### Request:
The lines to copy are those holding the string "scurta" in the entries below.

### Exercise data:
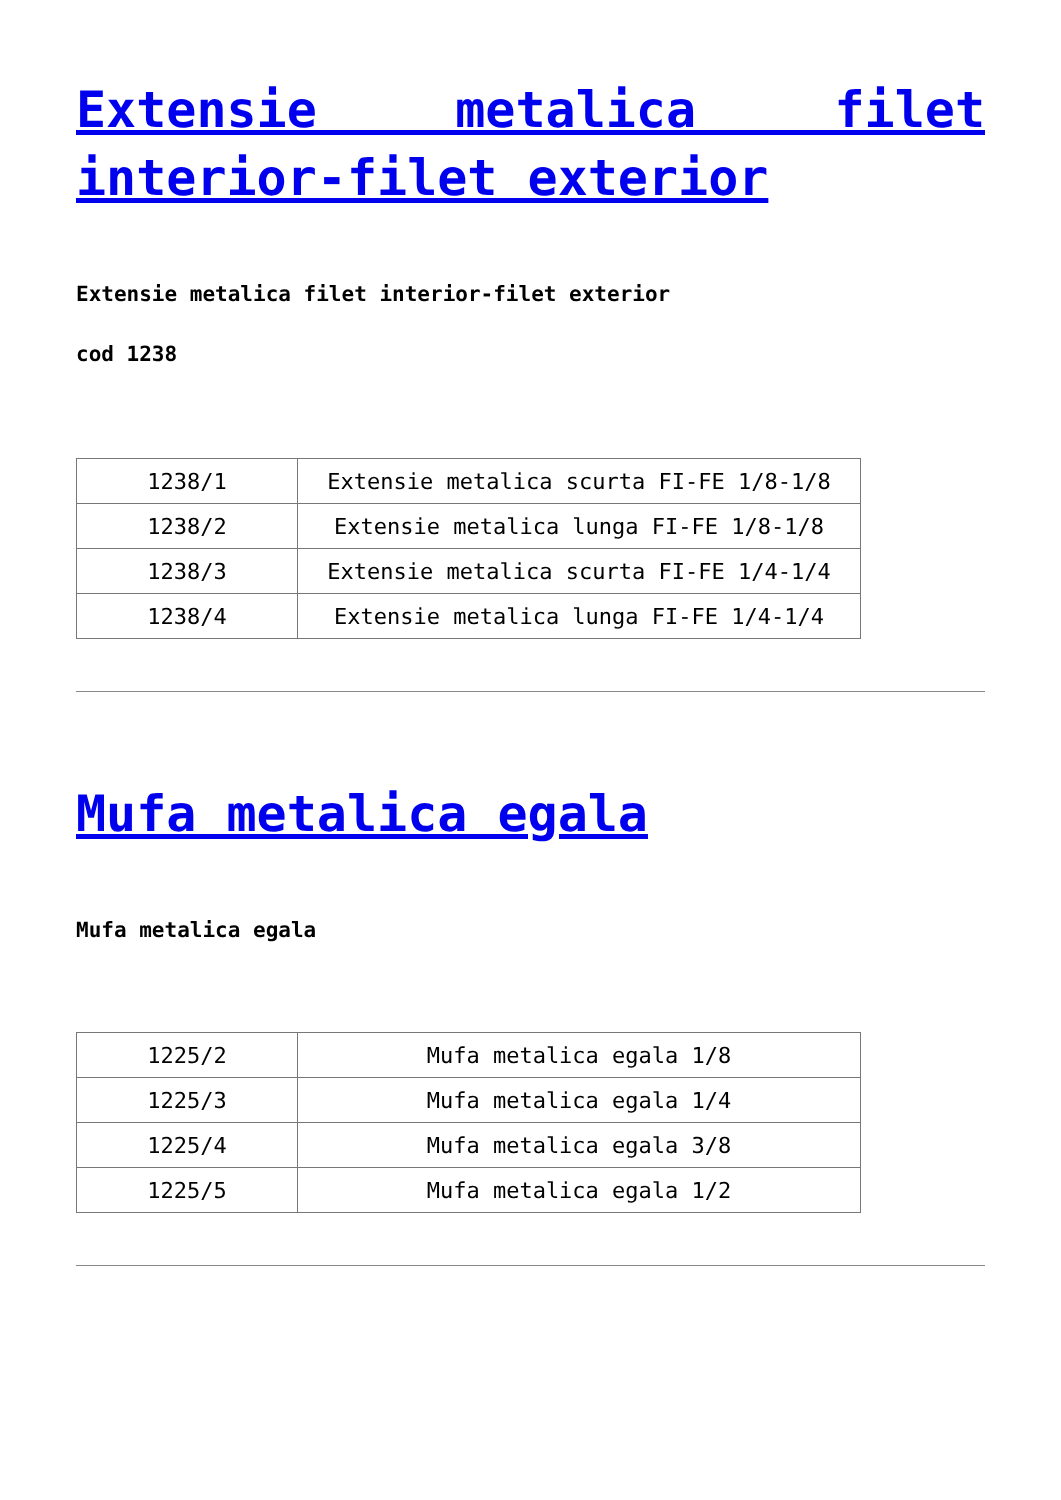Extensie metalica filet interior-filet exterior
Extensie metalica filet interior-filet exterior
cod 1238
| 1238/1 | Extensie metalica scurta FI-FE 1/8-1/8 |
| 1238/2 | Extensie metalica lunga FI-FE 1/8-1/8 |
| 1238/3 | Extensie metalica scurta FI-FE 1/4-1/4 |
| 1238/4 | Extensie metalica lunga FI-FE 1/4-1/4 |
Mufa metalica egala
Mufa metalica egala
| 1225/2 | Mufa metalica egala 1/8 |
| 1225/3 | Mufa metalica egala 1/4 |
| 1225/4 | Mufa metalica egala 3/8 |
| 1225/5 | Mufa metalica egala 1/2 |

### The completed task:
| 1238/1 | Extensie metalica scurta FI-FE 1/8-1/8 |
| 1238/3 | Extensie metalica scurta FI-FE 1/4-1/4 |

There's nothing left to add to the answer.